I was a TDCJ officer for a couple of years (almost twenty years ago), and I am not a bit surprised to learn that some inmates have reconfigured their radios to transmit. I never saw a transmitter, but I did find a number of tattoo guns which were usually manufactured from the impedance matching transformers that were used to get radio reception inside the units. There are some very inventive people incarcerated and they obviously had a lot of time on their hands. The bit about the guards being clueless is largely true as well.
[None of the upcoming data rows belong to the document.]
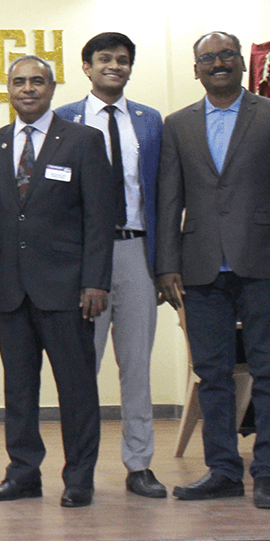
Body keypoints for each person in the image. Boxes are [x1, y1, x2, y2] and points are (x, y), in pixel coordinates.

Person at [157, 31, 270, 510]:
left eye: (226, 55)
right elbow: (170, 199)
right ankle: (223, 470)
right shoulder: (177, 124)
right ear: (196, 69)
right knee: (213, 375)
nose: (218, 63)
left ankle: (269, 474)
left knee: (268, 371)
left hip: (264, 265)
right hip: (200, 267)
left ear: (241, 64)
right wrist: (165, 265)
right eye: (208, 58)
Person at [0, 55, 113, 508]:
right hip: (9, 289)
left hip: (68, 289)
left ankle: (79, 477)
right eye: (18, 82)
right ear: (7, 89)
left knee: (77, 388)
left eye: (36, 81)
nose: (27, 89)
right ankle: (23, 473)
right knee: (19, 388)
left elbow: (100, 218)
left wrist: (95, 281)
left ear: (51, 88)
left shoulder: (84, 140)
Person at [54, 32, 166, 499]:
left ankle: (139, 464)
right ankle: (80, 467)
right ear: (86, 67)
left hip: (137, 252)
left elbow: (163, 191)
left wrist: (166, 265)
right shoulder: (62, 119)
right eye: (105, 59)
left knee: (136, 365)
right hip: (84, 260)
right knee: (83, 366)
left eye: (123, 60)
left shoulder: (150, 121)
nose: (114, 66)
Even though the radios were in a translucent housing so that they could not be used to conceal contraband, most officers were not trained or otherwise able to identify a radio that had been modified, especially if carefully done. Officers were instructed to confiscate any radio that was modified, but this policy was often ignored. Supervising inmate housing is one of the least desirable assignments. It's also often the case that if a housing unit isn't causing too much trouble that enforcement might be relaxed as it can be more disruptive than just letting some of it go. The design of many Texas prisons requires officers to walk down a long corridor ~24 to 34 cells per tier, allowing ample time for inmates at the ends to stow contraband.

A point of trivia here that isn't related to making AM transmitters but still interesting is that the type of radios that were really coveted by inmates were the ones that had a particular Sony PLL IC, I can't recall the part number but it is fairly famous for being a very good receiver with high sensitivity.


The Sony SRF-39FP is the "ipod of prison". It has good reception and runs on a single AA battery for 40 hours.